Although the suite was state of the art, Frank paid the five-hundred-dollar-an-hour rate to edit here because of Kip, a twenty-eight-year-old sitting at the switcher in jeans and a T-shirt. Kip performed magic as if it were routine. What he brought to the edit session outweighed the value of the technology. Even today.

Frank stood by the title camera in his underwear, adjusting a small piece of blank copy paper that he’d torn into a rough-edged, three-inch square. He studied the monitor as Kip typed Lou Kay takes money from special interest groups onto the screen. When they were done, the words were superimposed over the piece of torn paper and looked exactly like a headline ripped out of a newspaper.

“That’s it,” Frank said. “Bring it in and hold it.”

Making television spots was the point at which everything in a campaign finally came together. Frank had always wondered why most political consultants sat on the couch in the back of the room, talking on the phone and not participating in the process except to say yes or no.

Frank returned to the client’s table, dug into his garment bag and pulled out his tux for the president’s fund-raiser. When he spotted the Thermos pot set beside a bowl of fresh fruit, he realized that he’d forgotten to eat lunch. He poured a cup of coffee and sipped it, but the hot liquid only seemed to draw out his hunger.

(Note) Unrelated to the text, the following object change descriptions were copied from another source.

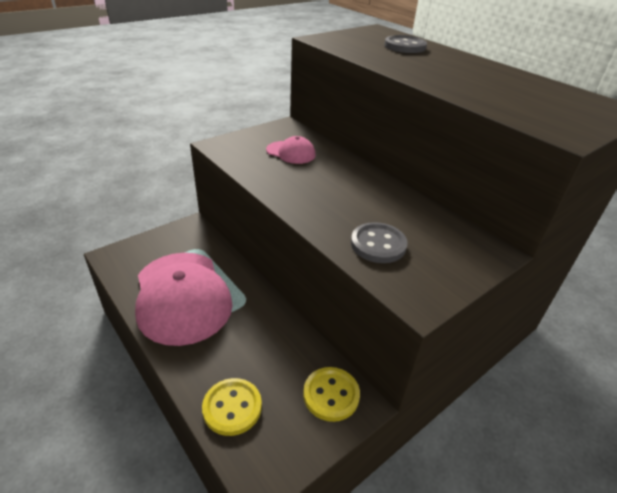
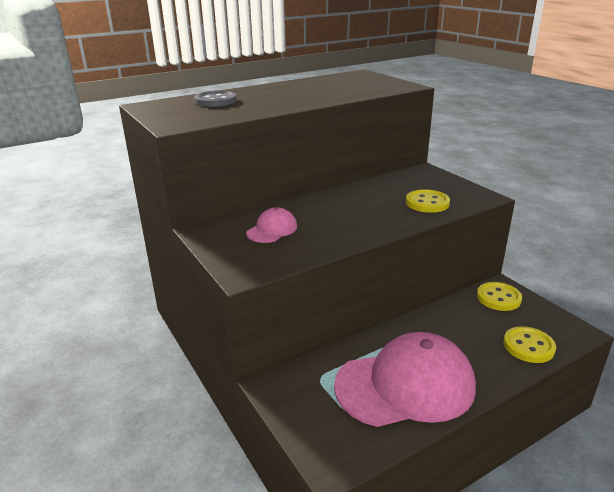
camera: 80 degrees left, 10 degrees down
grey button [351,222,408,263] -> yellow button [406,189,450,213]

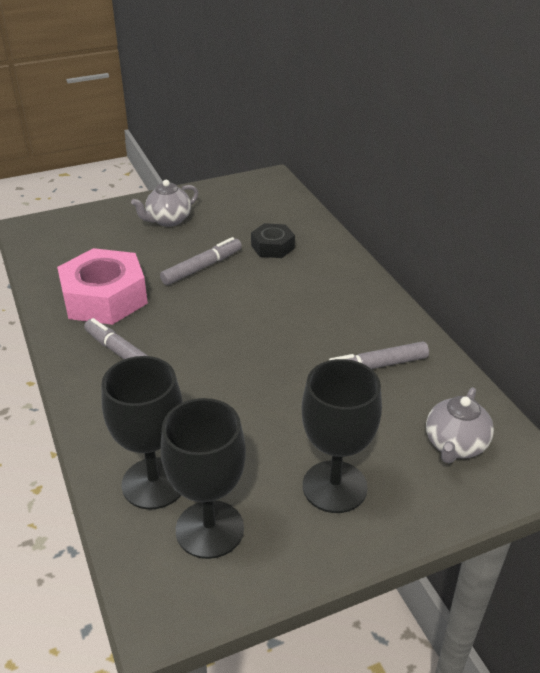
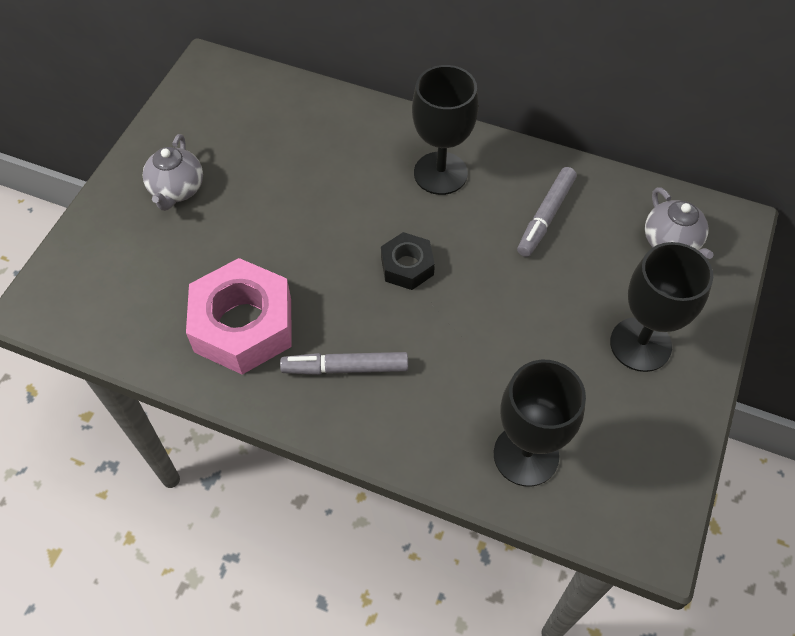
camera: 45 degrees left, 20 degrees up
grey marker [160,237,242,285] -> none
black goblet [161,398,246,559] -> black goblet moved to [412,65,478,195]
black nut [251,223,295,258] -> black nut moved to [381,232,435,290]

They had been at it for an hour. Each line of voice-over copy reduced to key words typed onto the screen over different shape and size variations of that torn piece of blank paper. Once they looked like headlines, they were inserted over different shots. Limousines. Faceless men in dark suits carrying overstuffed briefcases through shadowy halls. Power brokers and big shots and what the people hated most about Washington.

Frank thought it over as he got into his shirt. He’d used this technique with success since the early nineties. Headlines gave his words added credibility whether they were real headlines or not.